Anyway, this particularly bothersome thing left aside: I'll say I'm neutral with regards to whether or not "the space beyond" is Low 1-C. As I've expressed to some of the thread's participants off-site, I think this largely depends on whether we consider inherently finite visual representations (In this case, a universe being mistaken for a star when seen from the space beyond it) to mean anything when it comes to infinitely large objects and spaces. Although I will say that being finitely, or more generally, countably, larger than a 2-A space is not a thing, no, unless the verse makes clear that such a thing is possible, in which case we're obviously forced to roll with it. As a default, though, we don't do that.
My points are:
- There is no evidence of the size of this realm or place
- There is no evidence of what this power even do
- There is no evidence of if the power is infinitely superior to any other Gods who are 2-A
- As Tanir said; it is unquantifiable to measure the power; but in my opinion I describe it as “unknown”, but yet superior to other Gods.
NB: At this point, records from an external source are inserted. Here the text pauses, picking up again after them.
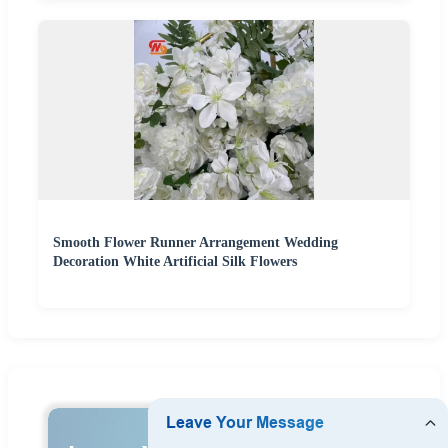
Smooth Flower Runner Arrangement Wedding
Decoration White Artificial Silk Flowers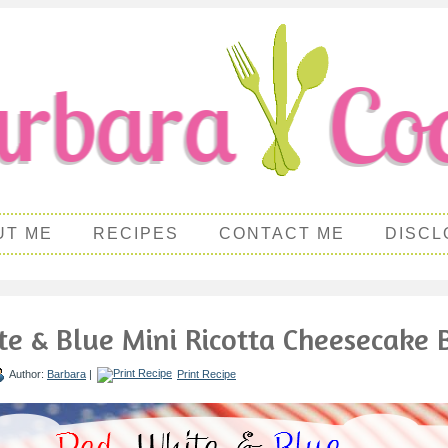
UT ME
RECIPES
CONTACT ME
DISCL
te & Blue Mini Ricotta Cheesecake B
Author:
Barbara
|
Print Recipe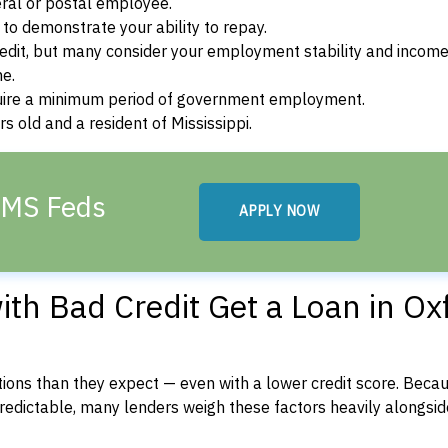
ral or postal employee.
o demonstrate your ability to repay.
dit, but many consider your employment stability and incom
ne.
uire a minimum period of government employment.
s old and a resident of Mississippi.
, MS Feds
APPLY NOW
th Bad Credit Get a Loan in Ox
ons than they expect — even with a lower credit score. Beca
dictable, many lenders weigh these factors heavily alongside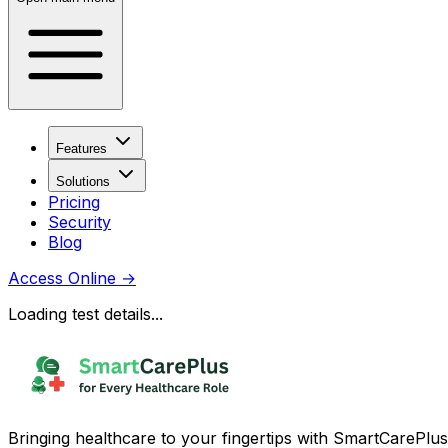
Features
Solutions
Pricing
Security
Blog
Access Online
→
Loading test details...
Bringing healthcare to your fingertips with SmartCarePlus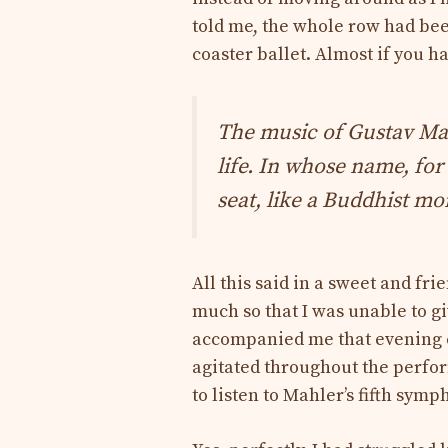
told me, the whole row had bee
coaster ballet. Almost if you h
The music of Gustav Ma
life. In whose name, for
seat, like a Buddhist m
All this said in a sweet and fr
much so that I was unable to g
accompanied me that evening c
agitated throughout the perfor
to listen to Mahler’s fifth sym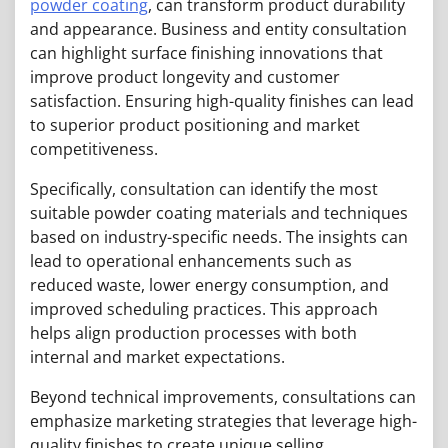
powder coating
, can transform product durability
and appearance. Business and entity consultation
can highlight surface finishing innovations that
improve product longevity and customer
satisfaction. Ensuring high-quality finishes can lead
to superior product positioning and market
competitiveness.
Specifically, consultation can identify the most
suitable powder coating materials and techniques
based on industry-specific needs. The insights can
lead to operational enhancements such as
reduced waste, lower energy consumption, and
improved scheduling practices. This approach
helps align production processes with both
internal and market expectations.
Beyond technical improvements, consultations can
emphasize marketing strategies that leverage high-
quality finishes to create unique selling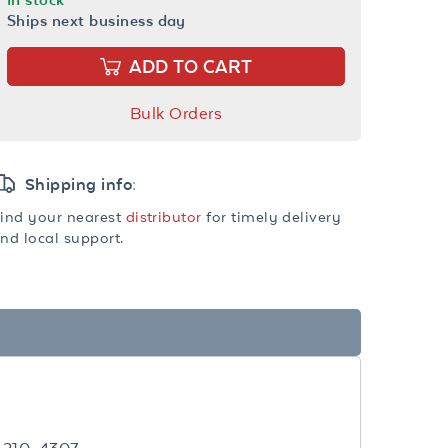
Ships next business day
ADD TO CART
Bulk Orders
Shipping info:
ind your nearest
distributor
for timely delivery
nd local support.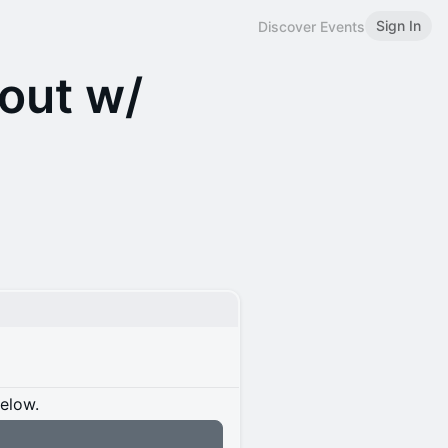
Sign In
Discover Events
out w/
below.
n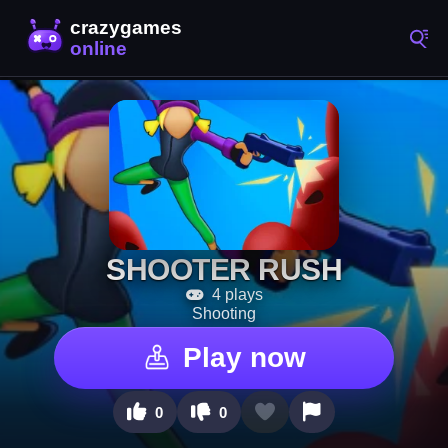
SHOOTER RUSH
4 plays
Shooting
Play now
0
0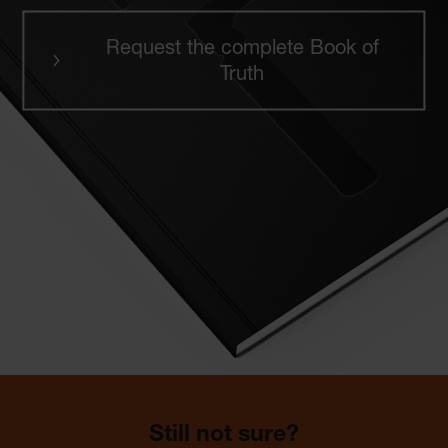
Request the complete Book of
Truth
Still not sure?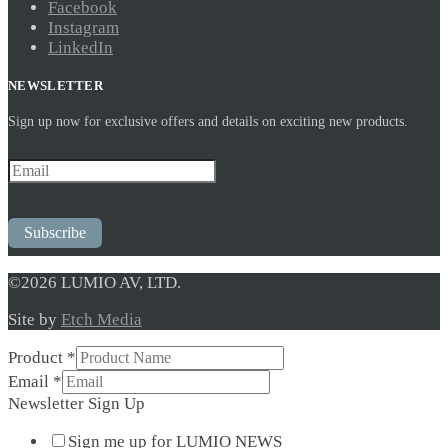
Facebook
Instagram
LinkedIn
NEWSLETTER
Sign up now for exclusive offers and details on exciting new products.
Subscribe
©2026 LUMIO AV, LTD.
Site by
Etch Media
Newsletter
Product
*
Product
Email
*
Sign
Newsletter Sign Up
Sign me up for LUMIO NEWS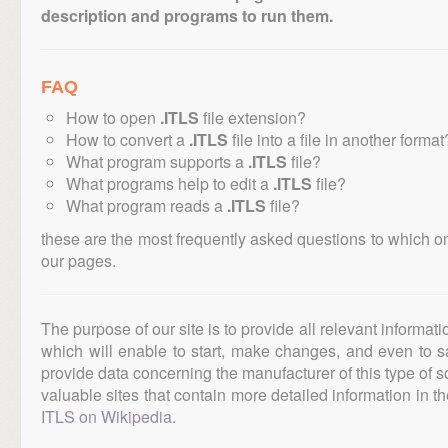
description and programs to run them.
FAQ
How to open
.ITLS
file extension?
How to convert a
.ITLS
file into a file in another format
What program supports a
.ITLS
file?
What programs help to edit a
.ITLS
file?
What program reads a
.ITLS
file?
these are the most frequently asked questions to which o
our pages.
The purpose of our site is to provide all relevant informat
which will enable to start, make changes, and even to s
provide data concerning the manufacturer of this type of s
valuable sites that contain more detailed information in the
ITLS on Wikipedia
.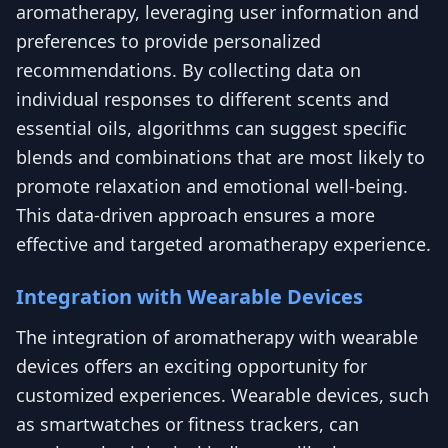
aromatherapy, leveraging user information and
preferences to provide personalized
recommendations. By collecting data on
individual responses to different scents and
essential oils, algorithms can suggest specific
blends and combinations that are most likely to
promote relaxation and emotional well-being.
This data-driven approach ensures a more
effective and targeted aromatherapy experience.
Integration with Wearable Devices
The integration of aromatherapy with wearable
devices offers an exciting opportunity for
customized experiences. Wearable devices, such
as smartwatches or fitness trackers, can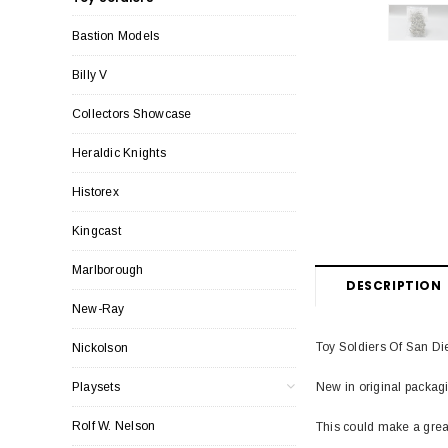
Bastion Models
Billy V
Collectors Showcase
Heraldic Knights
Historex
Kingcast
Marlborough
DESCRIPTION
New-Ray
Toy Soldiers Of San Die
Nickolson
New in original packagi
Playsets
Rolf W. Nelson
This could make a great 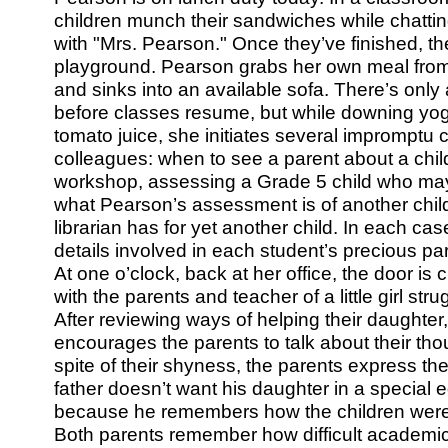
children munch their sandwiches while chatti
with "Mrs. Pearson." Once they’ve finished, th
playground. Pearson grabs her own meal from 
and sinks into an available sofa. There’s only 
before classes resume, but while downing yog
tomato juice, she initiates several impromptu 
colleagues: when to see a parent about a chil
workshop, assessing a Grade 5 child who may b
what Pearson’s assessment is of another child
librarian has for yet another child. In each c
details involved in each student’s precious parti
At one o’clock, back at her office, the door is 
with the parents and teacher of a little girl str
After reviewing ways of helping their daughter
encourages the parents to talk about their tho
spite of their shyness, the parents express th
father doesn’t want his daughter in a special 
because he remembers how the children were
Both parents remember how difficult academi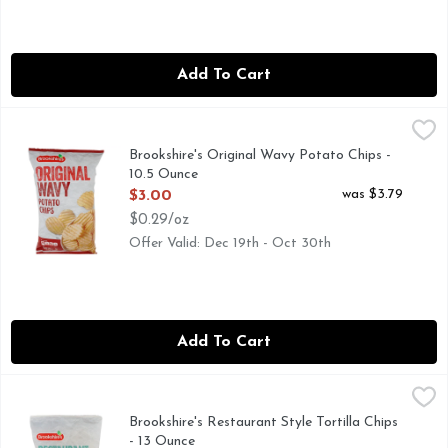
Add To Cart
Brookshire's Original Wavy Potato Chips - 10.5 Ounce
Brookshire's
,
$3.00
QUESTIONS? CALL US AT 1-888-937-3776 BROOKSHIRES.
Brookshire's Original Wavy Potato Chips -
10.5 Ounce
Open Product Description
was $3.79
$3.00
$0.29/oz
Offer Valid: Dec 19th - Oct 30th
Add To Cart
Brookshire's Restaurant Style Tortilla Chips - 13 Ounce
Brookshire's
,
$3.0
MADE WITH WHITE CORN, NOT A LOW CALORIE FOOD, O
Brookshire's Restaurant Style Tortilla Chips
- 13 Ounce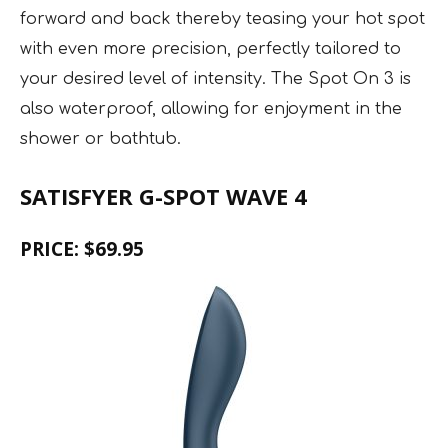
forward and back thereby teasing your hot spot
with even more precision, perfectly tailored to
your desired level of intensity. The Spot On 3 is
also waterproof, allowing for enjoyment in the
shower or bathtub.
SATISFYER G-SPOT WAVE 4
PRICE: $69.95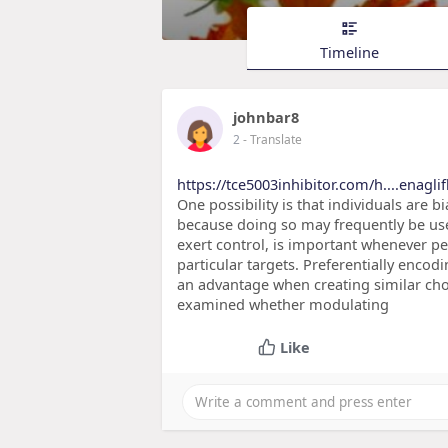
Timeline
johnbar8
2
- Translate
https://tce5003inhibitor.com/h....enagl
One possibility is that individuals are
because doing so may frequently be use
exert control, is important whenever pe
particular targets. Preferentially enco
an advantage when creating similar choi
examined whether modulating
Like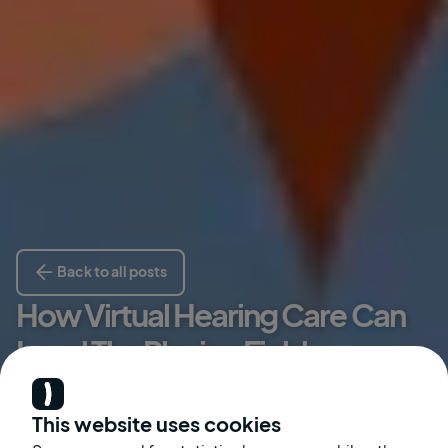
Back to all posts
How Virtual Hearing Care Can
Level The Playing Field
Kate McGinley
This website uses cookies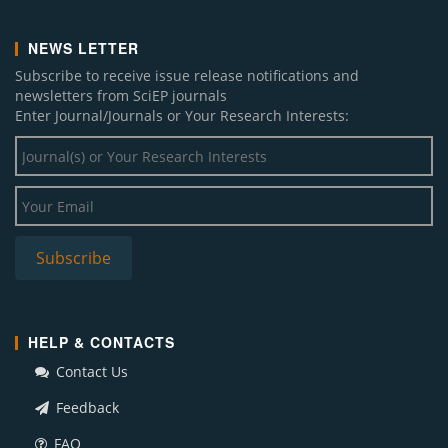
NEWS LETTER
Subscribe to receive issue release notifications and
newsletters from SciEP journals
Enter Journal/Journals or Your Research Interests:
HELP & CONTACTS
Contact Us
Feedback
FAQ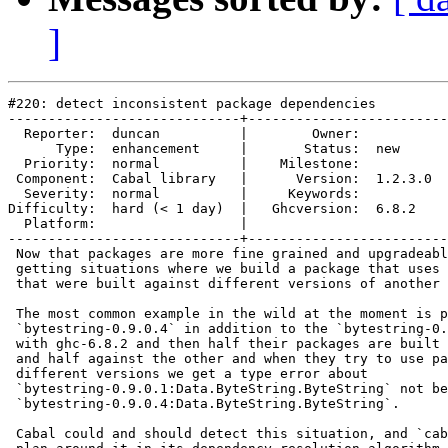
]
#220: detect inconsistent package dependencies

-----------------------------+-------------------------
  Reporter:  duncan          |        Owner:         

      Type:  enhancement     |       Status:  new    

  Priority:  normal          |    Milestone:         

 Component:  Cabal library   |      Version:  1.2.3.0

  Severity:  normal          |     Keywords:         

Difficulty:  hard (< 1 day)  |   Ghcversion:  6.8.2  

  Platform:                  |  

-----------------------------+-------------------------
 Now that packages are more fine grained and upgradeabl
 getting situations where we build a package that uses 
 that were built against different versions of another 
 The most common example in the wild at the moment is p
 `bytestring-0.9.0.4` in addition to the `bytestring-0.
 with ghc-6.8.2 and then half their packages are built 
 and half against the other and when they try to use pa
 different versions we get a type error about

 `bytestring-0.9.0.1:Data.ByteString.ByteString` not be
 `bytestring-0.9.0.4:Data.ByteString.ByteString`.

 Cabal could and should detect this situation, and `cab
It is just an attempt to create a model of an Absolute God. It is boundlessness beyond all perspectives or any other concepts. Any description (including any words that we may provide here) will be limited.
Transcendence, increased scale, multiplication by infinity, or any other option is meaningless. Boundlessness already includes all of those actions and is still boundless compared with any such options in any way.
But in addition to Ain Soph there is also Ain. Absolutely "nothing". Not even boundlessness, not everything, not nothing, just "not". You can not say or think anything about Ain (any words and thoughts are limited), you can only keep silent about Ain.